I found the answer in Oct. 2011 on merriam-webster.com. A few weeks before this walk of faith happened. I took a three day took trip to Atlanta with my BFF Brandy for the WPPI-U photography conference. The conference consisted of three full days of workshops, learning, and mentoring several successful photographers. I left the workshop every evening ecstatic! Ecstatic about this new found love of being a photographer. As I walked back to our hotel on the streets of downtown Atlanta alone, feeling happy, motivated, ready to take being a photographer to another level, I didn't realize the extent of what this journey would be. All I knew is I was ready!
On that evening, in the hotel room as I read over my notes from the workshop that day, while chatting with Brandy about life, freedom, and fancy, I began doing a little research. I was working on perfecting my new Boudoir website for Fancy. You know, in business, marketing is very important, you want your work to be appealing to the potential client in every area, visually, even down to every "i" dotted and "t" crossed when someone is reading about your services. I was looking into wording for my boudoir website that would catch the clients attention! Looking for every word that would describe a boudoir experience with me, every single word that would describe Fancy! As I began my search I started with the thesaurus on merriam-webster.com. Typed in the word "Fancy" and a list of words appeared on the list. The word that stuck out to me the most was "Whim". My first thought, how does "fancy" and "whim" relate?
Click! The light bulb turned on!!!! Brandy, Brandy, Brandy! This is it! I must quit my job!!! "What?" with excitement said Brandy! Yes, come quick, read this!!!
As a furthered my researched, digging deeper to understand the meaning of the simplest word, God spoke to me using the definition of whim, how it relates to fancy, and what I needed to do in order to make it happen. Just quit.
Why are we afraid to quit? Because we have in our minds that "quitting" is a matter of giving up or when you quit there is no longer that safety net.
But I'm here to testify, when you follow the direction of God, it isn't a matter of giving up, or a matter of letting go of your safety, but its the matter of learning how to walk a mile by faith.
Faith as I know it is "the substance of things hoped for, the evidence of things not seen." Hebrews 11:1
Fancy according to one of the many definitions on m-w.com b : to believe without being certain
Faith = Fancy! They have the same meaning.
This simplest idea for a photo session has turned to into the most amazing walk by Faith that in turn has a purpose and a mission, to empower and inspire women, to seek happiness, joy, peace, contentment, self assurance, and freedom, by Faith.

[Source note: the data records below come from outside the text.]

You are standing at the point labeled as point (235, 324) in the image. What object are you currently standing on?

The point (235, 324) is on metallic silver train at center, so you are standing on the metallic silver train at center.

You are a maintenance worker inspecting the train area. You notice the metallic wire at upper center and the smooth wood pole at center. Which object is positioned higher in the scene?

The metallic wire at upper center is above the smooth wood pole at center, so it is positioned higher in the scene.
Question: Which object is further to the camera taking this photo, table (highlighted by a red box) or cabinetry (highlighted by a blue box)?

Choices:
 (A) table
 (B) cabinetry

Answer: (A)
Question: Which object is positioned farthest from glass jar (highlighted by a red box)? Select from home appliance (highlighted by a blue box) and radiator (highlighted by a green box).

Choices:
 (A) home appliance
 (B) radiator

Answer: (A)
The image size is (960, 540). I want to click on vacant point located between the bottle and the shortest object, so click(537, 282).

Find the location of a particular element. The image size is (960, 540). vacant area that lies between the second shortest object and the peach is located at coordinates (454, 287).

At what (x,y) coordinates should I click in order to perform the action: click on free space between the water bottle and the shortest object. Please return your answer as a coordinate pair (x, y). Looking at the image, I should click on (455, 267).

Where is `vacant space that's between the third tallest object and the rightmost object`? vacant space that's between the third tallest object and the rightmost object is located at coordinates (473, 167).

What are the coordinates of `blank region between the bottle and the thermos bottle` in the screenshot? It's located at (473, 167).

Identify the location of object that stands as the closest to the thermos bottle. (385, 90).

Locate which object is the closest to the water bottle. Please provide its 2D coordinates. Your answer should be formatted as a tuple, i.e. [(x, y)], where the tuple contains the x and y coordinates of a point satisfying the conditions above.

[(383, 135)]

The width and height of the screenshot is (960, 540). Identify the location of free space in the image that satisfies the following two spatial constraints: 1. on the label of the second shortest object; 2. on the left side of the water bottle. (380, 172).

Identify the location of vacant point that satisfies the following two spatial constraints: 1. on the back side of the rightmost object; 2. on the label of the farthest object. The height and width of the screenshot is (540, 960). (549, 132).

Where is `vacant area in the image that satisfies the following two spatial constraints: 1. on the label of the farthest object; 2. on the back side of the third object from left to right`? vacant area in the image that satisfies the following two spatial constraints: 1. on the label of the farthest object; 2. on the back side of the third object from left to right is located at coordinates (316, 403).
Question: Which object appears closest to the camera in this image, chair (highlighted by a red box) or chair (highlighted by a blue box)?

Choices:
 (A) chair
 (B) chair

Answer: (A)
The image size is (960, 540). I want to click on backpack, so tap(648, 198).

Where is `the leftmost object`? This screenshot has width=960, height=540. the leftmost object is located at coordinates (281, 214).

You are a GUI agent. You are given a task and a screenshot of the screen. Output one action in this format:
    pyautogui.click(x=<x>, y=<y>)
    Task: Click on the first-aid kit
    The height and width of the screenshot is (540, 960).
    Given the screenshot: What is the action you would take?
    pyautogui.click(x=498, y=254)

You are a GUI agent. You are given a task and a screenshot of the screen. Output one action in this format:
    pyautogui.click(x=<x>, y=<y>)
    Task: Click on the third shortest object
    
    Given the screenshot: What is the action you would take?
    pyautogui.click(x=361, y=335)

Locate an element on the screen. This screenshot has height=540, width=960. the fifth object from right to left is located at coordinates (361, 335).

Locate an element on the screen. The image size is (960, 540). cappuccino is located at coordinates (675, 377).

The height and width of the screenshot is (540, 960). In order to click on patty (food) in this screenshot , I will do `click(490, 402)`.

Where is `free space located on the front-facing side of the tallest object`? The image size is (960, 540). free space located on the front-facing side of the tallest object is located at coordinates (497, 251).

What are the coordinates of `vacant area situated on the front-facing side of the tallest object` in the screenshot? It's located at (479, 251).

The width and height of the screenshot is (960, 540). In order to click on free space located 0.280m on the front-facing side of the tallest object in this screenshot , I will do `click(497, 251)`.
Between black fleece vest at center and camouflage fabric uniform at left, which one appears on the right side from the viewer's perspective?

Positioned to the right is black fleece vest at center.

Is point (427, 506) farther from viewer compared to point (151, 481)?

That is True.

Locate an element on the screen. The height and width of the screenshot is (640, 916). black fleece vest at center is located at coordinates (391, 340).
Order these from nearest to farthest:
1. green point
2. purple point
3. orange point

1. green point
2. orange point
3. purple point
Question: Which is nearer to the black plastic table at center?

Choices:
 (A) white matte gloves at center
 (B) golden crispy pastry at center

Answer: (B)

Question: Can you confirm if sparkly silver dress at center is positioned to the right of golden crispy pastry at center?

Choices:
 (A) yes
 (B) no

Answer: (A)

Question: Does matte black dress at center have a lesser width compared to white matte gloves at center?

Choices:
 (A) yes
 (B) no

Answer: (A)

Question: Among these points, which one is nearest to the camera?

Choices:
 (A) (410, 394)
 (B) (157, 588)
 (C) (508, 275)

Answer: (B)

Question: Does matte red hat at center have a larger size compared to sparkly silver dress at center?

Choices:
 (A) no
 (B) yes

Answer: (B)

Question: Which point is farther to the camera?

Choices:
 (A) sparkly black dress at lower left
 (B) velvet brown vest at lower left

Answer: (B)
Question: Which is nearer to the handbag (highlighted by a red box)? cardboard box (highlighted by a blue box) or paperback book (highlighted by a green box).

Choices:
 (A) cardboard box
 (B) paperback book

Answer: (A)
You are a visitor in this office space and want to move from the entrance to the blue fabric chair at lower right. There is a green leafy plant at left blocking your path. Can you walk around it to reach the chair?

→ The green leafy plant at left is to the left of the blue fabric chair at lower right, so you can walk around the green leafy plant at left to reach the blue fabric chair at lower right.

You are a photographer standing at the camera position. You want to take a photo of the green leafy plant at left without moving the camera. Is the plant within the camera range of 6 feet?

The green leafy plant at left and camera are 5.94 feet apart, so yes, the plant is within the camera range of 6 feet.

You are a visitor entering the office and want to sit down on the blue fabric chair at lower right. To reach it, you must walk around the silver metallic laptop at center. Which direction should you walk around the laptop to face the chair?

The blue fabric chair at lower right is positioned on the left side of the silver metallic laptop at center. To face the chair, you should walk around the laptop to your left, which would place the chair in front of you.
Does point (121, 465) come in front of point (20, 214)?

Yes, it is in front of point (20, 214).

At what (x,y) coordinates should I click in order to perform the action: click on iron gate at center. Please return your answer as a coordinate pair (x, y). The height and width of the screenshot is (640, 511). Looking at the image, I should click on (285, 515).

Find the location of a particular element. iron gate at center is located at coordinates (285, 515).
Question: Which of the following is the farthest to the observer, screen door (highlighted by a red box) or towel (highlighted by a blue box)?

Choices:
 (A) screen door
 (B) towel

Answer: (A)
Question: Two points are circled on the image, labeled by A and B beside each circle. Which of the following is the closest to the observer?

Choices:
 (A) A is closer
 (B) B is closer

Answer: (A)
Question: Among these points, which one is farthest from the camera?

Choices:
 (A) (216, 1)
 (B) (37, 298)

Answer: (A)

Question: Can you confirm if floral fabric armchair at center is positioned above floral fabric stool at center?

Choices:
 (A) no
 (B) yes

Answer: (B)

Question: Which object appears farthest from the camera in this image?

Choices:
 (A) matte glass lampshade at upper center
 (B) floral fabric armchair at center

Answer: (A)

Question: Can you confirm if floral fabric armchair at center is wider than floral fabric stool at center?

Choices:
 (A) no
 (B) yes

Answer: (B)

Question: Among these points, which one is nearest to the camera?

Now, many of you know my story and have followed me from the beginning on this journey of my life as a full time photographer. In the past 24 months I have been a full-time photographer and business owner. What I used to do for someone else, I now do for myself. What exactly is that? Manage and Supervise myself and the operations of my business. I must say, it is not as easy as it seems, but it's rewarding and worth every single minute.
24 Months ago, I walked away from frustration and misery to follow the vision God gave me. In turn, I walked into joy, happiness, and Fancy!!!!!